彼女が初めてそのことを人前で話せたのは、定年退職後の1989年、63才だった。家族に「友達の死が知られないでいるのが悔しい。悲しいんだよ」と。二度とあのようなことがあってはならない。そう思って悲惨な体験を伝えることに使命感を感じたのだ。それからは、機会ある毎に、集会や学校に招かれて自身の体験を話し続けた。講演は修学旅行生たちへのものなどを含めて300回を超す。

瑞泉学徒隊の一人だった宮城巳知子さんは、現在89才。今は体力が衰えてきて、人前で語ることが難しくなっている。

アメリカ軍の大空襲で、東京を始め日本の大都市はことごとく焼け野原と化し、敗戦は明らかだった。大本営は、ロシアまでもが参戦するという情報を受け取っていながら、降伏の時期を先送りして沖縄戦を強要したのだ。「天皇陛下万歳」の下、数多くの国民を戦死させた日本軍。軍の命令は絶対。逆らうことなど考えにも及ばない程洗脳されていた「皇民」日本国民。圧倒的な戦力で襲いかかるアメリカ軍。翻弄される沖縄県民。そんな中で17才の少女たちは何を思って看護に当たっていたのか。

敗戦後1952年沖縄は琉球政府として正式にアメリカ軍の統治下に。1972年本土復帰と共に基地から解放されるかと思いきや、現実はアメリカ軍の「太平洋の要」となった基地、沖縄。理不尽な社会を生き抜いた宮城巳知子さんに口を開かせたのは何だったのか。人前での講演で何を伝え何を感じてきたのか。
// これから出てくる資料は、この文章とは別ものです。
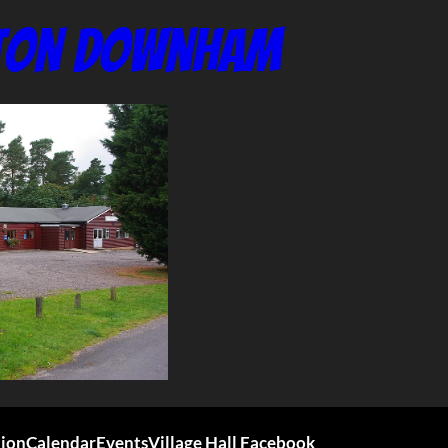
nton Downham
tion
Calendar
Events
Village Hall Facebook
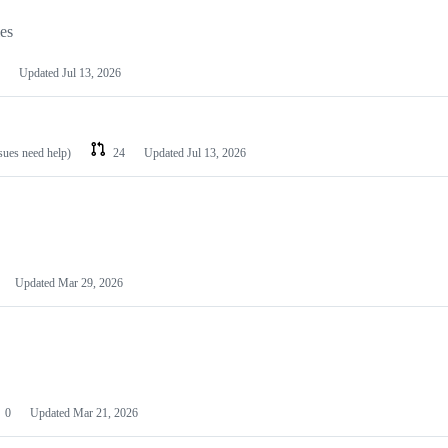
les
Updated
Jul 13, 2026
ssues need help)
24
Updated
Jul 13, 2026
Updated
Mar 29, 2026
0
Updated
Mar 21, 2026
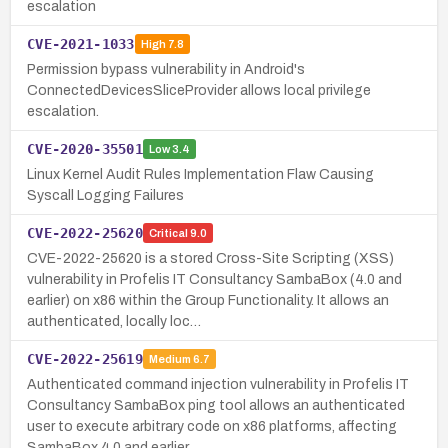
escalation
CVE-2021-1033
High
7.8
Permission bypass vulnerability in Android's
ConnectedDevicesSliceProvider allows local privilege
escalation.
CVE-2020-35501
Low
3.4
Linux Kernel Audit Rules Implementation Flaw Causing
Syscall Logging Failures
CVE-2022-25620
Critical
9.0
CVE-2022-25620 is a stored Cross-Site Scripting (XSS)
vulnerability in Profelis IT Consultancy SambaBox (4.0 and
earlier) on x86 within the Group Functionality. It allows an
authenticated, locally loc…
CVE-2022-25619
Medium
6.7
Authenticated command injection vulnerability in Profelis IT
Consultancy SambaBox ping tool allows an authenticated
user to execute arbitrary code on x86 platforms, affecting
SambaBox 4.0 and earlier …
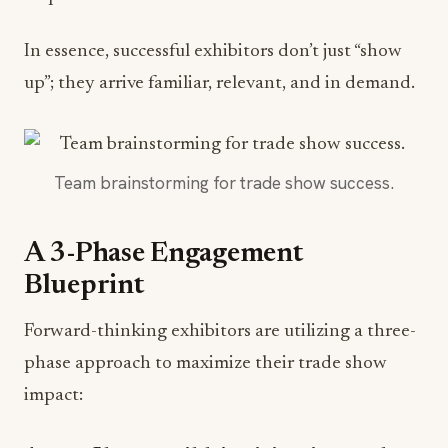
In essence, successful exhibitors don’t just “show
up”; they arrive familiar, relevant, and in demand.
Team brainstorming for trade show success.
A 3-Phase Engagement
Blueprint
Forward-thinking exhibitors are utilizing a three-
phase approach to maximize their trade show
impact:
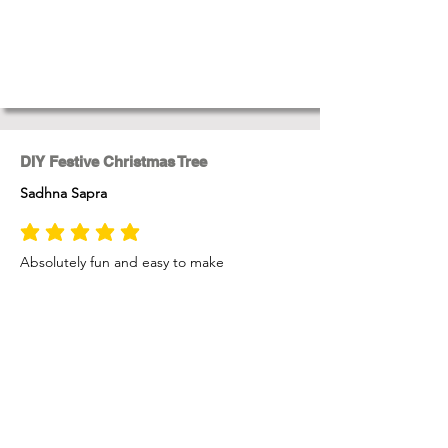
DIY Festive Christmas Tree
Sadhna Sapra
average rating is 5 out of 5
Absolutely fun and easy to make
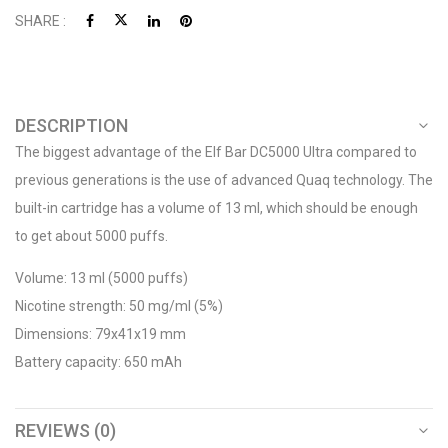
SHARE :
DESCRIPTION
The biggest advantage of the Elf Bar DC5000 Ultra compared to
previous generations is the use of advanced Quaq technology. The
built-in cartridge has a volume of 13 ml, which should be enough
to get about 5000 puffs.
Volume: 13 ml (5000 puffs)
Nicotine strength: 50 mg/ml (5%)
Dimensions: 79x41x19 mm
Battery capacity: 650 mAh
REVIEWS (0)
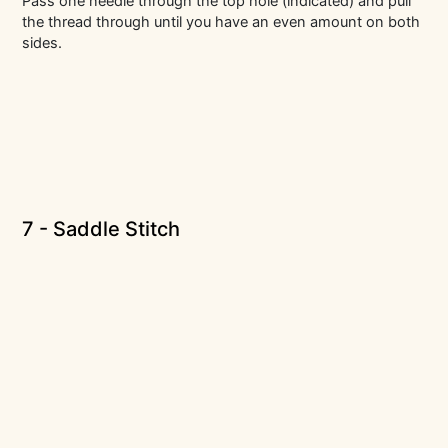
Pass one needle through the top hole (indicated) and pull
the thread through until you have an even amount on both
sides.
7 - Saddle Stitch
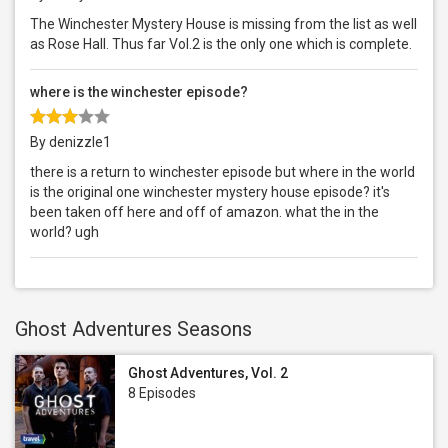
The Winchester Mystery House is missing from the list as well
as Rose Hall. Thus far Vol.2 is the only one which is complete.
where is the winchester episode?
By denizzle1
there is a return to winchester episode but where in the world
is the original one winchester mystery house episode? it's
been taken off here and off of amazon. what the in the
world? ugh
Ghost Adventures Seasons
Ghost Adventures, Vol. 2
8 Episodes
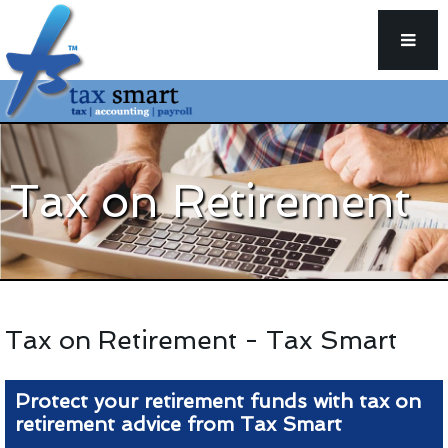
Tax on Retirement
Tax on Retirement - Tax Smart
Protect your retirement funds with tax on
retirement advice from Tax Smart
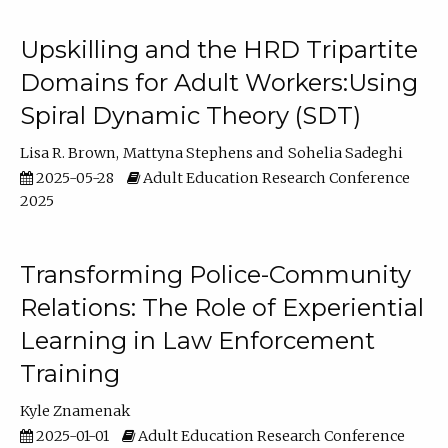
Upskilling and the HRD Tripartite
Domains for Adult Workers:Using
Spiral Dynamic Theory (SDT)
Lisa R. Brown
Mattyna Stephens
Sohelia Sadeghi
2025-05-28
Adult Education Research Conference
2025
Transforming Police-Community
Relations: The Role of Experiential
Learning in Law Enforcement
Training
Kyle Znamenak
2025-01-01
Adult Education Research Conference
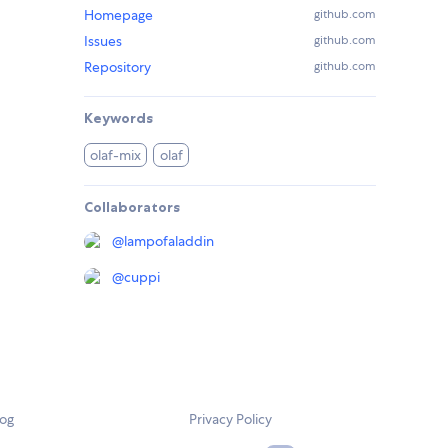
Homepage
github.com
Issues
github.com
Repository
github.com
Keywords
olaf-mix
olaf
Collaborators
@
lampofaladdin
@
cuppi
log
Privacy Policy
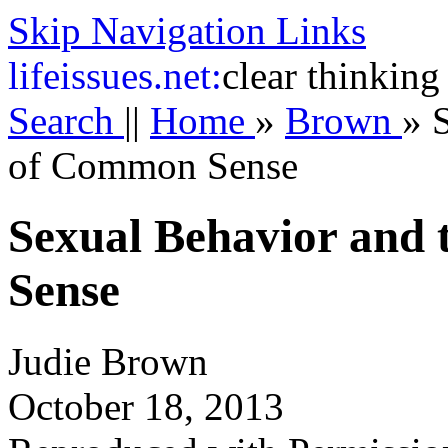
Skip Navigation Links
life
issues.net:
clear thinking
Search
||
Home
»
Brown
»
of Common Sense
Sexual Behavior and
Sense
Judie Brown
October 18, 2013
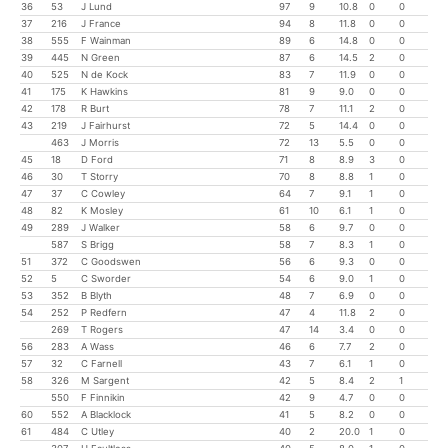
36
53
J Lund
97
9
10.8
0
0
37
216
J France
94
8
11.8
0
0
38
555
F Wainman
89
6
14.8
0
0
39
445
N Green
87
6
14.5
2
0
40
525
N de Kock
83
7
11.9
0
0
41
175
K Hawkins
81
9
9.0
0
0
42
178
R Burt
78
7
11.1
2
0
43
219
J Fairhurst
72
5
14.4
0
0
463
J Morris
72
13
5.5
0
0
45
18
D Ford
71
8
8.9
3
0
46
30
T Storry
70
8
8.8
1
0
47
37
C Cowley
64
7
9.1
1
0
48
82
K Mosley
61
10
6.1
1
0
49
289
J Walker
58
6
9.7
0
0
587
S Brigg
58
7
8.3
1
0
51
372
C Goodswen
56
6
9.3
0
0
52
5
C Sworder
54
6
9.0
1
0
53
352
B Blyth
48
7
6.9
0
0
54
252
P Redfern
47
4
11.8
2
0
269
T Rogers
47
14
3.4
0
0
56
283
A Wass
46
6
7.7
2
0
57
32
C Farnell
43
7
6.1
1
0
58
326
M Sargent
42
5
8.4
2
1
550
F Finnikin
42
9
4.7
0
0
60
552
A Blacklock
41
5
8.2
0
0
61
484
C Utley
40
2
20.0
1
0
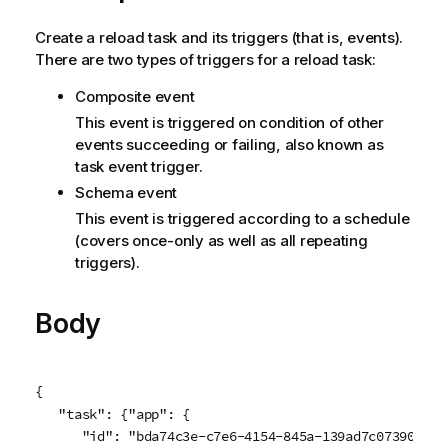
Create a reload task and its triggers (that is, events).
There are two types of triggers for a reload task:
Composite event
This event is triggered on condition of other
events succeeding or failing, also known as
task event trigger.
Schema event
This event is triggered according to a schedule
(covers once-only as well as all repeating
triggers).
Body
{

   "task": {"app": {

      "id": "bda74c3e-c7e6-4154-845a-139ad7c07390"
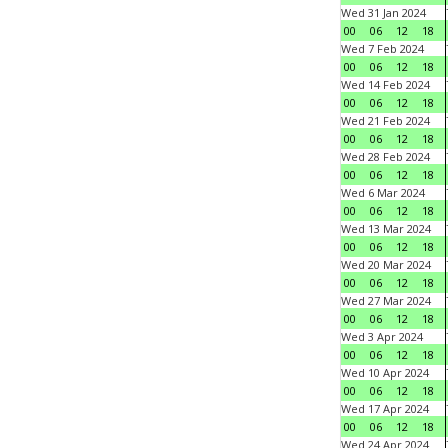
Wed 31 Jan 2024
00
06
12
18
Wed 7 Feb 2024
00
06
12
18
Wed 14 Feb 2024
00
06
12
18
Wed 21 Feb 2024
00
06
12
18
Wed 28 Feb 2024
00
06
12
18
Wed 6 Mar 2024
00
06
12
18
Wed 13 Mar 2024
00
06
12
18
Wed 20 Mar 2024
00
06
12
18
Wed 27 Mar 2024
00
06
12
18
Wed 3 Apr 2024
00
06
12
18
Wed 10 Apr 2024
00
06
12
18
Wed 17 Apr 2024
00
06
12
18
Wed 24 Apr 2024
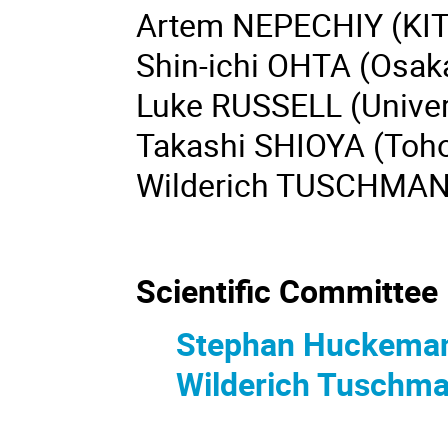
Artem NEPECHIY (KIT
Shin-ichi OHTA (Osaka
Luke RUSSELL (Univers
Takashi SHIOYA (Toho
Wilderich TUSCHMAN
Scientific Committee
Stephan Huckema
Wilderich Tuschm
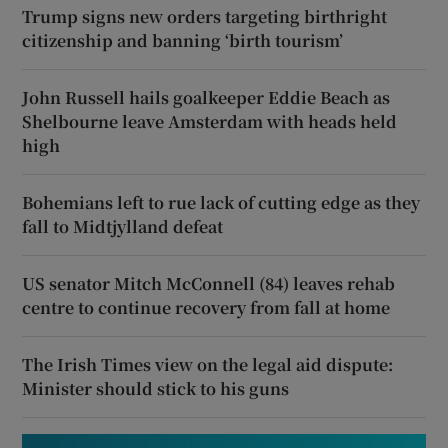
Trump signs new orders targeting birthright
citizenship and banning ‘birth tourism’
John Russell hails goalkeeper Eddie Beach as
Shelbourne leave Amsterdam with heads held
high
Bohemians left to rue lack of cutting edge as they
fall to Midtjylland defeat
US senator Mitch McConnell (84) leaves rehab
centre to continue recovery from fall at home
The Irish Times view on the legal aid dispute:
Minister should stick to his guns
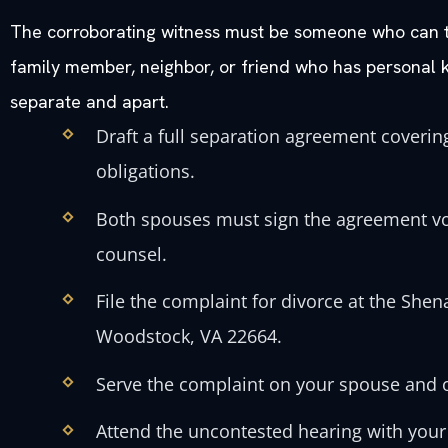
The corroborating witness must be someone who can te
family member, neighbor, or friend who has personal 
separate and apart.
Draft a full separation agreement covering
obligations.
Both spouses must sign the agreement vol
counsel.
File the complaint for divorce at the She
Woodstock, VA 22664.
Serve the complaint on your spouse and ob
Attend the uncontested hearing with your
青春真っ只中での想像を絶する極限体験が彼女の口を閉ざしてしまったのか。宮城巳知子さんが、「伝えるために生かされた」と思えるようになったきっかけは何だったのか。 人が語り、笑い、人として生きていくとはどういうことなのか。宮城巳知子さんの話と、彼女達が逃げ惑った足跡の風景、沖縄戦線アーカイブス、現代の沖縄の女子高生たちの瑞々しい姿を通して、継承していくべき沖縄戦の真実を炙り出し、人が「生きる」とは、どういうことなのかを問う。